Carry on the passage about Mubarak Bala and Kano State's blasphemy laws, starting right after its final sentence.

### GIVEN PASSAGE
▽
Kano is among the 12 states that uphold Sharia laws in Northern Nigeria and is notorious for jailing or murdering alleged blasphemers or desecrators of the Quran. Under Sharia law, the punishment for ‘blasphemy’ is death; however, in the parallel Common Law system, the same crime is seen as a misdemeanour punishable by up to two years in prison. In Northern states allegations of ‘blasphemy’ can end in the extrajudicial killing of the accused.

In the case of Bala, the police and government in Kano State are in a dilemma. They are unable to try Bala in a Sharia court and sentence him to death as many individuals in Kano are demanding. Only Muslims are subject to Sharia law; Bala is not a Muslim. He was born into a Muslim family but Bala renounced Islam in 2014. If the police must try Bala, it would be in a secular state court, not in a Sharia court. Even if the sentence is passed on Bala, the penalty would not placate the extremist base that is behind the petition. So, it would appear that, instead of prosecuting Mubarak Bala as required by law, the police and government in Kano disappeared him to appease the Muslim majority base.
△
### PROVIDED INFORMATION
▽
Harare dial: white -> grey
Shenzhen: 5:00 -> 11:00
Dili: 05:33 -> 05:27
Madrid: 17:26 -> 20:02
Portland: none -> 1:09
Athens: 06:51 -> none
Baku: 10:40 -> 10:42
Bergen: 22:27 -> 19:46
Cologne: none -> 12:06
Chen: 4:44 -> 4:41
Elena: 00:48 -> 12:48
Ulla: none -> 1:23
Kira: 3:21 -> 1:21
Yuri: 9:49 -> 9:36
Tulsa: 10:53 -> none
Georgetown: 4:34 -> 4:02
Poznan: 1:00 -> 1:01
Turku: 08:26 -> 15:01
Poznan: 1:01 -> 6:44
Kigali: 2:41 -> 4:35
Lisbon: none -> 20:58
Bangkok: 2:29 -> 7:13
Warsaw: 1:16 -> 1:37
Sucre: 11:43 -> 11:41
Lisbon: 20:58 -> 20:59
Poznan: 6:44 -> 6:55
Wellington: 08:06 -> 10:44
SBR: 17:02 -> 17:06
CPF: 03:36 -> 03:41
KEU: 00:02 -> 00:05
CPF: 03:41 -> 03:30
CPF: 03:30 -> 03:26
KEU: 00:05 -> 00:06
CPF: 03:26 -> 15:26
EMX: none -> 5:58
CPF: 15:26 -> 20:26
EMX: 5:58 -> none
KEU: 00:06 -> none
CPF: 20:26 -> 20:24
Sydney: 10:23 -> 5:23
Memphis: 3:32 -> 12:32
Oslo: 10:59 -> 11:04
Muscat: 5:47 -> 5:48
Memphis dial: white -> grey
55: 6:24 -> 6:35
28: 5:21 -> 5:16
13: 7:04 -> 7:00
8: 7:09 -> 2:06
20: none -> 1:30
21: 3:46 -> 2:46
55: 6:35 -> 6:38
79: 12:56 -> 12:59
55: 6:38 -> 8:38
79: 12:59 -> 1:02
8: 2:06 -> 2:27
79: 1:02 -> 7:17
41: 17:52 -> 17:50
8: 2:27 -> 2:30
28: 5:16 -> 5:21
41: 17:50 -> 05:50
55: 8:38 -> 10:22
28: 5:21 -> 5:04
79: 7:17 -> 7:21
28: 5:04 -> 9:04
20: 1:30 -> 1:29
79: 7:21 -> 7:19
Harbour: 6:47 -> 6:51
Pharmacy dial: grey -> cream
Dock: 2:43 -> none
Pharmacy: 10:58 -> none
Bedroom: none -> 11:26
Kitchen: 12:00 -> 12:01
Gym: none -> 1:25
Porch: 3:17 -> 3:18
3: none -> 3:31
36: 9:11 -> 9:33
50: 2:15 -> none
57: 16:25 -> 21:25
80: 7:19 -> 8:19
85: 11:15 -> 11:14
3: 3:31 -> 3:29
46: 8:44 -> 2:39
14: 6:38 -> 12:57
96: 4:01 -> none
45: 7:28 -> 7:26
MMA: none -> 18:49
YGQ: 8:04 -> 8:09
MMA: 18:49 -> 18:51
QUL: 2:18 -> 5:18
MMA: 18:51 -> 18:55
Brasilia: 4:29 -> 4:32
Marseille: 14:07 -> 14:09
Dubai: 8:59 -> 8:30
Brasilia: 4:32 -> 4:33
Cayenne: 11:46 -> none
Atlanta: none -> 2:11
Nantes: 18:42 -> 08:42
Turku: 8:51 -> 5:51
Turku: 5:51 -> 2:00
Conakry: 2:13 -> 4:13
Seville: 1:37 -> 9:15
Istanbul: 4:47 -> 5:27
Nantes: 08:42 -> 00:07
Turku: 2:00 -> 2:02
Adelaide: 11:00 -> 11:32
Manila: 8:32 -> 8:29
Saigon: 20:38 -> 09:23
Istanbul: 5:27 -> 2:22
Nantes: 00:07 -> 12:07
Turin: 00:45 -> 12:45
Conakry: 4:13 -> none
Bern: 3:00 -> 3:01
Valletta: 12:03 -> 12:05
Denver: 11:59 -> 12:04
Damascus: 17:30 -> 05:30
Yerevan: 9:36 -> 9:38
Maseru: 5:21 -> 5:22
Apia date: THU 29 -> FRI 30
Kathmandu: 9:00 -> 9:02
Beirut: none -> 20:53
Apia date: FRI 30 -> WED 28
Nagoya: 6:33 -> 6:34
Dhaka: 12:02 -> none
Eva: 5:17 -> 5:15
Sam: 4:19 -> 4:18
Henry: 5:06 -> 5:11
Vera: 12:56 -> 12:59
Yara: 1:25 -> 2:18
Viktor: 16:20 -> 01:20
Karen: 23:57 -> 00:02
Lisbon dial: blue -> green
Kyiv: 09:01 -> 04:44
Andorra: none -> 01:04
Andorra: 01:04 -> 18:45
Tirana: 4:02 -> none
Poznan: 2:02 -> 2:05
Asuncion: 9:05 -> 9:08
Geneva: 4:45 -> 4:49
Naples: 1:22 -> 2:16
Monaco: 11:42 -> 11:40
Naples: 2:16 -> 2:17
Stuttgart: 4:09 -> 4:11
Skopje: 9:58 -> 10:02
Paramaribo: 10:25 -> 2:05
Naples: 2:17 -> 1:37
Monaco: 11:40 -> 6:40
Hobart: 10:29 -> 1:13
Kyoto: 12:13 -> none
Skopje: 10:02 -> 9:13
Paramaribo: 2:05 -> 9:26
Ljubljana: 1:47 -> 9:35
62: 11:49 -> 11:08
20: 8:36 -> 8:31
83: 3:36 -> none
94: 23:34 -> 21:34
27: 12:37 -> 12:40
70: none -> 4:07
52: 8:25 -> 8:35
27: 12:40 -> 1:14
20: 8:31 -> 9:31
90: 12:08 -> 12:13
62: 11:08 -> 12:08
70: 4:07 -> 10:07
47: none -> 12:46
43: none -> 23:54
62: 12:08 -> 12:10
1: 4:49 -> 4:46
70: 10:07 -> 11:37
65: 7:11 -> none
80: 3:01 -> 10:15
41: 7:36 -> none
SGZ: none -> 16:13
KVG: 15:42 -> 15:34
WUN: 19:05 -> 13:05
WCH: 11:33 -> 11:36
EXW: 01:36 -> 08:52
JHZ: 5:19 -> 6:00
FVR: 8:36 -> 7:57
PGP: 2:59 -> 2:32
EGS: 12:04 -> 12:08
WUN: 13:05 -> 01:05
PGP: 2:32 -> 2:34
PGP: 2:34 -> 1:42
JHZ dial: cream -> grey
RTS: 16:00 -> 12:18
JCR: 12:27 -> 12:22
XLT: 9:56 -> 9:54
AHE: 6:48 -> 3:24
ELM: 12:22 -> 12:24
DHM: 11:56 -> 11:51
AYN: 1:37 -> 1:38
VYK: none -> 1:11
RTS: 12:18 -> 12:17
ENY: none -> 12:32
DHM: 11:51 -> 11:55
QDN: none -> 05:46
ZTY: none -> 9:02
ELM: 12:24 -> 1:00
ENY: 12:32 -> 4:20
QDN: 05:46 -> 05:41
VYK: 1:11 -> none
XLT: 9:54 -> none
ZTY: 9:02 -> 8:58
△
### RESULT FOR THIS EXERCISE
In the cases of the 22-year old singer, Yahaya Aminu-Sharif and 13-year-old Umar Farouq, the allegations of ‘blasphemy’ have been handled differently. Both are Muslims and were tried and sentenced in Sharia courts. Aminu-Sharif was accused of insulting the Prophet of Islam in a song that he circulated on Whatsapp in March. His ‘offense’ was that they lyrics suggested that the Senegalese scholar, Ibrahim Nyass, was greater than Prophet Muhammad. Whilst Farouq was accused of making remarks that insulted the Islamic god, Allah. Even though Aminu-Sharif has 30 days to appeal, some Muslim bodies, like the Muslim Lawyers Association, the Council of Imams, and the Supreme Council for Sharia have issued statements urging the Kano State Governor, Abdullahi Umar Ganduje to immediately authorize the execution of Aminu-Sharif. If some counter pressure is not brought to bear on the Kano State Governor, Aminu-Sharif will be executed. Or he may, as in the case of other members of the Sufi Order convicted for blasphemy in 2015, be left to languish in jail.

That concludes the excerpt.